Adopting a grounded theory perspective, this research investigates the roles and interactions between marketing, customer services and human resources (HR) in driving success in UK financial services brands. CEOs/MDs, Directors of Marketing, HR and Customer Services, their line reports, front line staff and their agencies from 2 successful and 4 less successful financial services corporations participated in depth interviews for this project. Marketing strategically defining the brand, HR aligning policies behind the brand and customer services staff being brand exemplars enhances brand success. Organizations should abhor power struggles as no one department is critical — rather working together is key. The brand fulcrum model helps managers and researchers appreciate the harmonious activities of brand guardians (marketing), brand enablers (HR) and promise delivers (customer services). Favoring one department shifts the brand center of gravity resulting in an unstable state, which more equitable responsibility allocation resolves.

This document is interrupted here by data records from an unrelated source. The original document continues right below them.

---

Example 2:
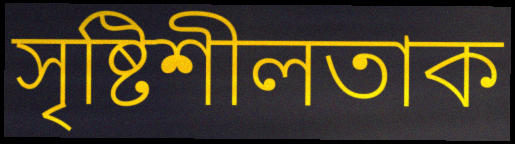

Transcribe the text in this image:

সৃষ্টিশীলতাক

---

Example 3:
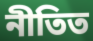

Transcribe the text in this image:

নীতিত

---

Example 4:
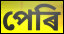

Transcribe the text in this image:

পেৰি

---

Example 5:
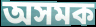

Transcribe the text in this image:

অসমক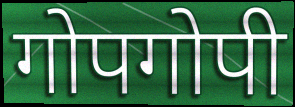
गोपगोपी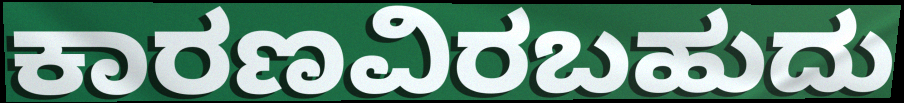
ಕಾರಣವಿರಬಹುದು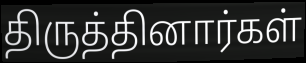
திருத்தினார்கள்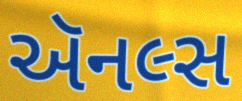
ઍનલ્સ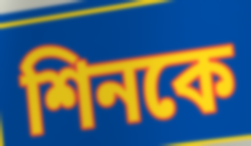
শিনকেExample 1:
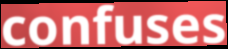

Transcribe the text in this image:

confuses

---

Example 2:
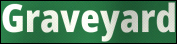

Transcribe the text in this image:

Graveyard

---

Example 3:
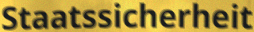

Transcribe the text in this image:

Staatssicherheit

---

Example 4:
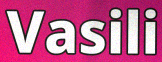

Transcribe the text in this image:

Vasili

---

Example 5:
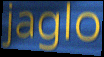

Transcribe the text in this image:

jagloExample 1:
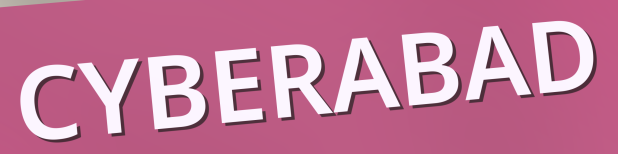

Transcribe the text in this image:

CYBERABAD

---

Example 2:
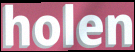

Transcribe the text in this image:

holen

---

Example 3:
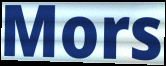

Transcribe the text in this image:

Mors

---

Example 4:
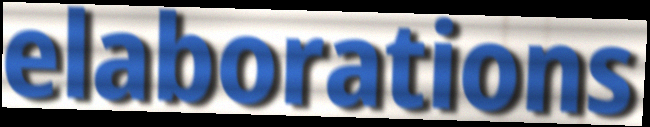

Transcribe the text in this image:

elaborations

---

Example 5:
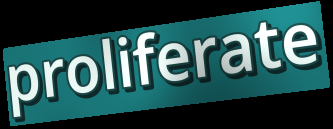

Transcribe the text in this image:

proliferate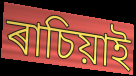
ৰাচিয়াইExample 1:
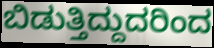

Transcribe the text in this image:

ಬಿಡುತ್ತಿದ್ದುದರಿಂದ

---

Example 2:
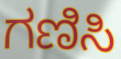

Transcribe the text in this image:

ಗಣಿಸಿ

Theories and techniques for effective services marketing differ from product marketing (e.g. Vargo and Lusch, 2004 and Booms and Bitner, 1981). Product marketing emphasizes the importance of the Production and Marketing departments (Kotler and Keller, 2006). The Marketing department is important for both services and product brands; however, due to the importance of staff, the HR and Customer Service departments may be more critical for services (Zeithaml and Bitner, 2003).

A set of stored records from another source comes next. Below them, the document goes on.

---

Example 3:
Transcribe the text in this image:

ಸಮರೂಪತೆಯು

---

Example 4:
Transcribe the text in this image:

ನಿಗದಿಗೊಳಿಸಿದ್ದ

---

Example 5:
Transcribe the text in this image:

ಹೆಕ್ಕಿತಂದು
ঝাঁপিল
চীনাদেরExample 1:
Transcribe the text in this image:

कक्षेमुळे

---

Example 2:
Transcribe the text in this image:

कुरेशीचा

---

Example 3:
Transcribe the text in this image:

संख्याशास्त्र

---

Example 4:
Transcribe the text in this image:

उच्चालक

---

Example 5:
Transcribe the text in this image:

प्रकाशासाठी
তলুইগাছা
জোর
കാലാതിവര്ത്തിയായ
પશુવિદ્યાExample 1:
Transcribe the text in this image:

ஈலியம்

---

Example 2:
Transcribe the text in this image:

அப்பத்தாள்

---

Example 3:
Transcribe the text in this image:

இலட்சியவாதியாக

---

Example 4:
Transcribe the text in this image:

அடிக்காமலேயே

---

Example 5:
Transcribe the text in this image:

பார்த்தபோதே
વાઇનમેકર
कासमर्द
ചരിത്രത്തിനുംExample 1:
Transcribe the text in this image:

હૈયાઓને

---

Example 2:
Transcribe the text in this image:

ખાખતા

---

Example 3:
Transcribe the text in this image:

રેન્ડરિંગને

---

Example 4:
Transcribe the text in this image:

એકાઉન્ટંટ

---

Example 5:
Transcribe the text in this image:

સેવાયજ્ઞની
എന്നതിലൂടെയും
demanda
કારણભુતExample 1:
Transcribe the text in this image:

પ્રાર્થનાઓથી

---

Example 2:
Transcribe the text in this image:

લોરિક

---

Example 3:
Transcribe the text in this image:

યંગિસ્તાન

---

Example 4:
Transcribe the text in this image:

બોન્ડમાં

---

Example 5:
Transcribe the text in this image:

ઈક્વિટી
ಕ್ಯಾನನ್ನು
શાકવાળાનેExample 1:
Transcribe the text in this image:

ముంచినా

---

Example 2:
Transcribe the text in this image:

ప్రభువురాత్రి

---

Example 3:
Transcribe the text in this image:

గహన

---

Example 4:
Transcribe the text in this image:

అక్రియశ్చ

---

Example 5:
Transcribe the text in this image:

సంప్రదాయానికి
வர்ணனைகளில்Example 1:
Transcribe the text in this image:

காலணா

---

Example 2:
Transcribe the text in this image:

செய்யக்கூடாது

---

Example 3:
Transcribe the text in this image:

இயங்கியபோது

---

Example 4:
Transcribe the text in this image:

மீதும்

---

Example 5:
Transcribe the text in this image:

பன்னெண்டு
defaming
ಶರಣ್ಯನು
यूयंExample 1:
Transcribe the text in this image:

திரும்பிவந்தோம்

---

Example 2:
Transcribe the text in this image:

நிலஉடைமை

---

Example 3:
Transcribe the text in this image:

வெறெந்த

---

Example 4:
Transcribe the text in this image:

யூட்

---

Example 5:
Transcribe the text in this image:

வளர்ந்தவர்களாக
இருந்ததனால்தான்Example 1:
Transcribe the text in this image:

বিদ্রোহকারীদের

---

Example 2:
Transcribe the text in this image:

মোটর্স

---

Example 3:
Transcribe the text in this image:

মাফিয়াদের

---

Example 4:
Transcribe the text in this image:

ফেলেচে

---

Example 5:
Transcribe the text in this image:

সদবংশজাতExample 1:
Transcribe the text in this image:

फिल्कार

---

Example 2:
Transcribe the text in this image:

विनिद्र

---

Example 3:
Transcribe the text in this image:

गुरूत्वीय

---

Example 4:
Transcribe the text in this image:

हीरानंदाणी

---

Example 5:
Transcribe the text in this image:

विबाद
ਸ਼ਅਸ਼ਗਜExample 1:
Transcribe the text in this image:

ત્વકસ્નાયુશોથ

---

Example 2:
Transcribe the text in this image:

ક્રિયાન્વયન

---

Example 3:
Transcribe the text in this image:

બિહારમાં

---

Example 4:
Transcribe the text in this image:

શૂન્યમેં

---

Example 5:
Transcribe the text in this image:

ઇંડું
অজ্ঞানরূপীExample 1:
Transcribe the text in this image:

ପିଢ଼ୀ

For a service, staff embody the brand to consumers, and appropriate employee behavior is vital in service interactions (e.g. McDonald et al., 2001, Gabbott and Hogg, 1994 and Zeithaml and Bitner, 2003). O'Cass and Grace (2004) find that consumers perceive employees as one of the most important attributes when choosing between services brands. Similarly, Berry (2000, 135) writes “Service performers are a powerful medium for building brand meaning and equity. Their actions with customers transform brand vision to brand reality”. The HR department therefore shapes service brands as activities such as recruitment, training and reward management influence service interactions (e.g. Schneider and Bowen, 1993, Zerbe et al., 1998 and Free, 1999). Thus for services brands, Customer Services, HR and Marketing are likely to impact brand success, representing the “service management trinity” of Lovelock, Vandermerwe and Lewis (1999).
This paper explores the roles of marketing, customer services and HR in the success of UK financial services brands and the efforts organizations make to ensure the departments work together. Firstly, the methodology section clarifies the research perspective behind the work, that of grounded theory. Inherent in this methodology is a commitment to discovery through direct contact with a phenomenon, rather than a priori theorization. Findings highlight the importance of all departments working together behind the brand. Issues which facilitate and impede departmental cooperations emerge from the findings. In common with much qualitative research, a holistic perspective emerges after the complete data analysis. Finally, this paper details the conclusions and implications of the findings. In the conclusions, a model expresses the relationship between the emergent themes.